• [Passage shown]
──────────────────────────────

The word ‘scarifier’ comes from the Latin ‘scarificatum’ — ‘to scratch’, ‘to cut’. This tool was used to make an incision in the skin during a popular method of treatment in the 19th century — bloodletting or phlebotomy. After exposure to the scarifier, hot glass jars were applied to the wounds: they created a vacuum and helped to extract more blood. Also, a vaccine could be rubbed into the resulting incisions, for example, against smallpox — a dangerous disease common in the 18th–19th centuries.
Until the middle of the 19th century, the concept that the state of four humors (liquids) regulated human health was popular among doctors: blood, lymph, body-gall, and black bile. Poor health could be caused by ‘bad blood’ stagnant in the body, and after bloodletting, the process of hematopoiesis would start and the person would allegedly be cured even of the most serious diseases. The procedure could be carried out both by doctors and by barbers. Previously, a lancet was used for this — a twisted or pointed blade with a handle. Usually, lancets were stored in expensive cases made of ivory or turtle shell. The medical journal The Lancet, which remains one of the most authoritative world publications even today, is named after this instrument.
Bloodletting was a rather risky procedure. Presumably, the victim of such treatment could have been US President George Washington in the 18th century. He was treated for angina, and in one day two liters of blood were drawn from him, after which he died. Not only blood loss but also infection could be the reason for a patient’s death: the theory of the influence of microorganisms on the development of infection was recognized by doctors only at the end of the 19th century.
In modern medicine, this method of treatment is practically not used, since its effectiveness has not been proven. But it is still used in Muslim countries and some republics of Russia, where the procedure is called ‘hijama’. Often bloodletting is done at home by people who are not in the medical profession, they advertise their services on social networks. The authorities even warn about this: ‘Bloodletting (hijama) is presented as a panacea for diseases, purification that a believer should undergo, although all this does not correspond to reality.’
The scarifier presented in the exhibition is a brass box with a built-in mechanism. Such devices began to be used in the 19th century.

──────────────────────────────

(Dataset entries)
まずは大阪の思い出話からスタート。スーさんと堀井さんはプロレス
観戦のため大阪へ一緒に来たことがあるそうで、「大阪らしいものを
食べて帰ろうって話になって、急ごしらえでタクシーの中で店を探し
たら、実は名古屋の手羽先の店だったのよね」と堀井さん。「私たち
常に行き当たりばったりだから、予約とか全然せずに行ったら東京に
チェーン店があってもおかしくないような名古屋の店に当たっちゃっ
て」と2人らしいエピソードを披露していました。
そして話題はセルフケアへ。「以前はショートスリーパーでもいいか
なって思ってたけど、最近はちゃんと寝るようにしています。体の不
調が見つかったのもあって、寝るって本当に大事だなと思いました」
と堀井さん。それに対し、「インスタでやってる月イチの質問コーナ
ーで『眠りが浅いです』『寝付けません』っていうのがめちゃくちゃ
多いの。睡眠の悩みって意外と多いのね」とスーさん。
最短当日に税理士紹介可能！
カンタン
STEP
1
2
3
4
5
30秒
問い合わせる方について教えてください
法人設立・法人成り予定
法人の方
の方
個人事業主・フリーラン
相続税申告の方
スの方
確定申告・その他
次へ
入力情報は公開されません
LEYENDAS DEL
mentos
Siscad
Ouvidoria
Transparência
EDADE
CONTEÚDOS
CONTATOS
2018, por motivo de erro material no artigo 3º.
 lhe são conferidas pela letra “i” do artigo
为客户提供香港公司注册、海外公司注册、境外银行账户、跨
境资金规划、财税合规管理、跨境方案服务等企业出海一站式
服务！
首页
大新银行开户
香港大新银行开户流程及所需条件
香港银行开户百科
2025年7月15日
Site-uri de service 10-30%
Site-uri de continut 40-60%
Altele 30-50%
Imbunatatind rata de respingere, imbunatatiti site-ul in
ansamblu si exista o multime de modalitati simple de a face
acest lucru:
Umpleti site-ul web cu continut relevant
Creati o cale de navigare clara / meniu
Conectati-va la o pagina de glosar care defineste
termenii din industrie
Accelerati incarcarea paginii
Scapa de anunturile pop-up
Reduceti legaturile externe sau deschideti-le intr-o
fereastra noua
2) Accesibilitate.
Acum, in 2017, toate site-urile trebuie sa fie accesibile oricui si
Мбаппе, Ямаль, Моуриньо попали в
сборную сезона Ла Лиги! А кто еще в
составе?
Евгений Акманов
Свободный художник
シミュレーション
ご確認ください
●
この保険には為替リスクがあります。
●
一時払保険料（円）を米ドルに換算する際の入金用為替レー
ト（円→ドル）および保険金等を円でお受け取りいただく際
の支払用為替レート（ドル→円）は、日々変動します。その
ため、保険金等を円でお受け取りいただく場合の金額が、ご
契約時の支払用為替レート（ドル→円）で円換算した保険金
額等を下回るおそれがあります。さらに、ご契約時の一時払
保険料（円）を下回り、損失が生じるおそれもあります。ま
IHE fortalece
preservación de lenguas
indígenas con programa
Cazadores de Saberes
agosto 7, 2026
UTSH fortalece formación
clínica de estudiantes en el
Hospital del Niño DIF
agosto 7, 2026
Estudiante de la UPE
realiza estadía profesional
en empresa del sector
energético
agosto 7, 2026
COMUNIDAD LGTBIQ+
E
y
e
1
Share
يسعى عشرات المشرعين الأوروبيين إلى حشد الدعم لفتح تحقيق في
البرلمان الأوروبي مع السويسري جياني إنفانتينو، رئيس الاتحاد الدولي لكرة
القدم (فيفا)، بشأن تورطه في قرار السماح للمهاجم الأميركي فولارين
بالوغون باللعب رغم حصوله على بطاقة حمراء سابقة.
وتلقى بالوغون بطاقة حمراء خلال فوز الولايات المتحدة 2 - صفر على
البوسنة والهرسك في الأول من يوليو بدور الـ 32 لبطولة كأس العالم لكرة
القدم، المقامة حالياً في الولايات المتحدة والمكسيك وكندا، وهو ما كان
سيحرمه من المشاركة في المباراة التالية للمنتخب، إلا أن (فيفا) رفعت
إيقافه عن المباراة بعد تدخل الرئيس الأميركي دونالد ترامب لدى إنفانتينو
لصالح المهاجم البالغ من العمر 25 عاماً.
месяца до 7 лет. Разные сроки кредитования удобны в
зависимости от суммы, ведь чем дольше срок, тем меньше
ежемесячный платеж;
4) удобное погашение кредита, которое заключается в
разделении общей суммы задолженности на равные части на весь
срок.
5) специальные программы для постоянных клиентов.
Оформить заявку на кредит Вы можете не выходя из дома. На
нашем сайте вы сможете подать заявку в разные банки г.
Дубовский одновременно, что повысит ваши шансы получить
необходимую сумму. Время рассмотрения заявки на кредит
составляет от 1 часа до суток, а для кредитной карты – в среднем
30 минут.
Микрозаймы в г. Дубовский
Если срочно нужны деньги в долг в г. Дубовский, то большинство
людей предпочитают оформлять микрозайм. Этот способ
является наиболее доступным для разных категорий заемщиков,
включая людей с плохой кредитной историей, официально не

──────────────────────────────

• [Your objective]
Update the scarifier passage between "Until the middle" and "after this instrument.", inclusive, replacing "turtle shell" with "tortoiseshell".

• [Exercise result]
Until the middle of the 19th century, the concept that the state of four humors (liquids) regulated human health was popular among doctors: blood, lymph, body-gall, and black bile. Poor health could be caused by ‘bad blood’ stagnant in the body, and after bloodletting, the process of hematopoiesis would start and the person would allegedly be cured even of the most serious diseases. The procedure could be carried out both by doctors and by barbers. Previously, a lancet was used for this — a twisted or pointed blade with a handle. Usually, lancets were stored in expensive cases made of ivory or tortoiseshell. The medical journal The Lancet, which remains one of the most authoritative world publications even today, is named after this instrument.